SEO Link Monster – The Final Review
Hey Guys,
Mike here for the final review for SEO Link Monster. If you’re looking for a little more in depth information on what SEO Link Monster actually does please read my previous post. This will just be a short unbiased review on whether or not you should purchase this program. If youre looking for the actual product site, please click here.
Simply put, what SEO Link Monster has to offer is not anything unique. All it is is a proprietary group of blogs that auto-posts your content for backlinks to your money site. The links are of varied Page Rank (mostly PR1 and PR2) but, thankfully, do not get deleted, as they are on a network you are paying to appear on. The biggest thing that SEO Link Monster has going for it is the ability to drip feed spun content to these networks, and the knowledge that your links will be live and won’t be deleted right away by the sites owners. The fees for the product aren’t outrageous, but they are recurring, which I would see as a negative.

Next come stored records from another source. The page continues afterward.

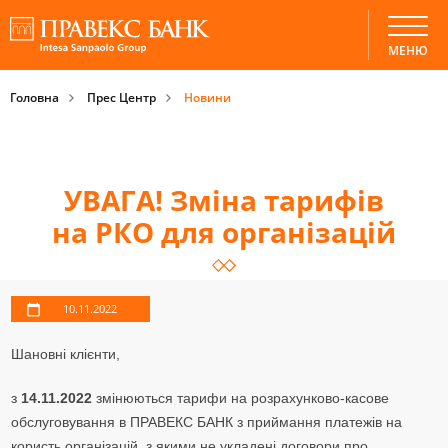
МЕНЮ
Головна
Прес Центр
Новини
УВАГА! Зміна тарифів
на РКО для організацій
10.11.2022
Шановні клієнти,
з
14.11.2022
змінюються тарифи на розрахунково-касове
обслуговування в ПРАВЕКС БАНК з приймання платежів на
користь організацій, з якими не укладені договори про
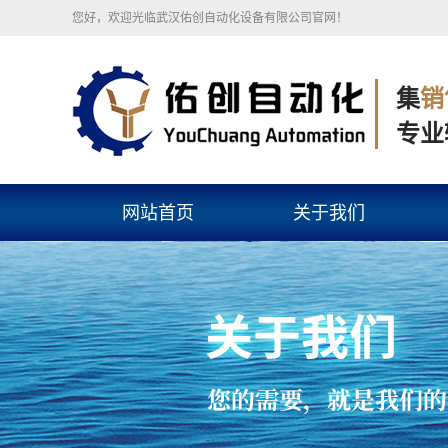
您好，欢迎光临武汉佑创自动化设备有限公司官网！
集
销
专业
网站首页
关于我们
公司简介
组织架构
企业文化
营业执照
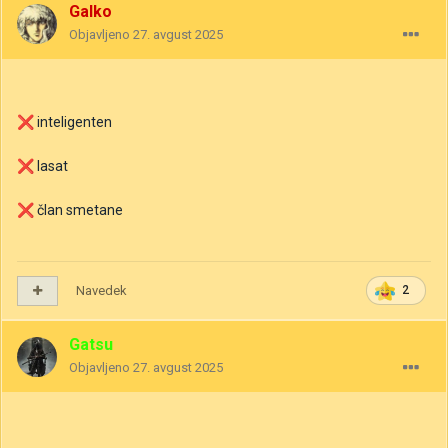
Galko
Objavljeno
27. avgust 2025
❌
inteligenten
❌
lasat
❌
član smetane
Navedek
2
Gatsu
Objavljeno
27. avgust 2025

You could, theoretically, create your own blog network and do exactly what SEO Link Monster does, problem is, it would cost you a whole lot more than what they charge you to do, and would require a HUGE time investment to do. My father always told me, do what you are good at, and pay other people for what they are good at. This is kind of how I treat SEO Link Monster, and other products like this. Should you buy it? Yes, but I wouldn’t look at this as a long term investment. If it were me, I would sign up, use it for about 3 months, get all the link juice that those sites have to offer, and then cancel my subscription once my rankings either stall, or achieve the desired status. There is no point in continuing to abuse the blog network they have created with more and more backlinks to your site. I am a firm believer that over-saturating a domain with links to your site will actually hurt your google rankings, not help. 3 months should be plenty, but you could do it for 6 months and squeeze every last drop of link juice it has to offer.
The interface is really easy to use, which you can see for yourself here, and there are no real major bugs to speak of with regards to posting, and the like. You can easily use a tool like Scrapebox to find the backlinks, check their age, etc and be sure that you are getting what you paid for.
What kind of results should you look for? It’s an impossible question to ask. If you’re in the weight loss industry, it will be a whole hell of a lot harder to rank, even using this tool, than for someone who sells ice to Eskimos. But, I saw positive net results for my main target keywords. They are all extremely competitive keywords with between 400k and 1.2 million phrase match websites. On average, after using SEO Link Monster, my sites hit a rank of between 4 and 9. Some are stuck at the 12-20 range, and I do have 1 that is actually sitting pretty at #2, but by and large ive gotten them all on the first page, and “above the fold”.
My recommendation: Use it, Abuse it, Dump it. Sounds cold and callus, but it’s true. This is a good tool to use for a little while, but it has it’s finite drawbacks, and unless the crew plans on adding a LOT more blogs, it’s not worth a long term commitment.